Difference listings
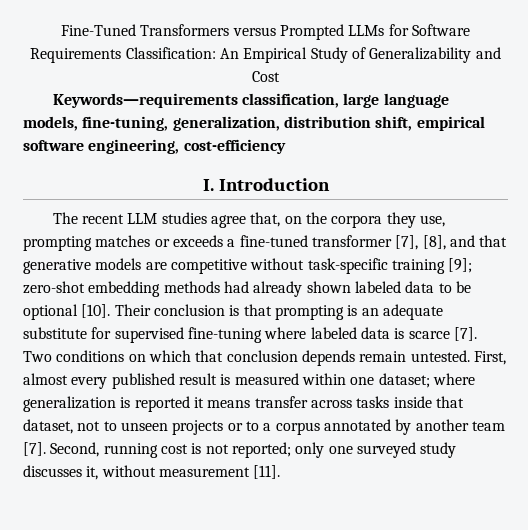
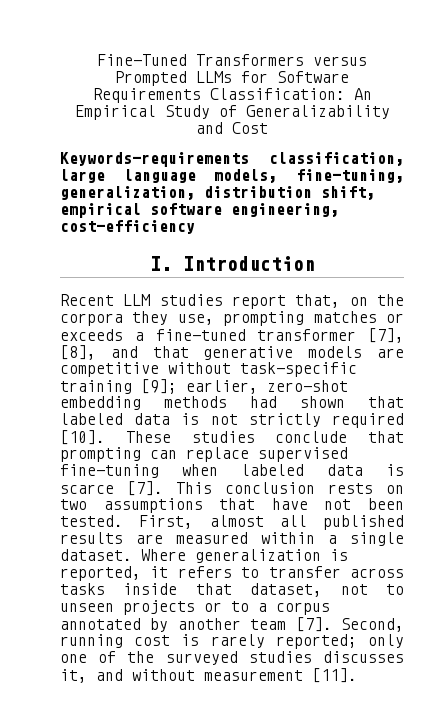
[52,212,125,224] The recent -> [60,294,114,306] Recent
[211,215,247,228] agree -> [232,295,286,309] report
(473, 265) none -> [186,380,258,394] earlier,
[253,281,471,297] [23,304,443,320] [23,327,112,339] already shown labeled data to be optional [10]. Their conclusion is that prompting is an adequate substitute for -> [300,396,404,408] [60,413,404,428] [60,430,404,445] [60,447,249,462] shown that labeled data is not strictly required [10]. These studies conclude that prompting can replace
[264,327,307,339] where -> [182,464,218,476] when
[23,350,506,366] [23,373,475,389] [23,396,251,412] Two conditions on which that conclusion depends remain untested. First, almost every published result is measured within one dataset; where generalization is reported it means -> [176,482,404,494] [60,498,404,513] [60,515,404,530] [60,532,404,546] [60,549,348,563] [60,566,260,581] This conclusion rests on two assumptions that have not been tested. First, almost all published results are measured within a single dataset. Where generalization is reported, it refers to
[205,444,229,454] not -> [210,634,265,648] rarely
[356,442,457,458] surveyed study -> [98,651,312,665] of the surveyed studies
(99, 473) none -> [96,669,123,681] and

TASK: Output the data above exactly, beginning at its first line and ending with the line that holds "(473, 265) none". Leave out the pictures and add nothing.

YOUR SOLUTION:
[52,212,125,224] The recent -> [60,294,114,306] Recent
[211,215,247,228] agree -> [232,295,286,309] report
(473, 265) none -> [186,380,258,394] earlier,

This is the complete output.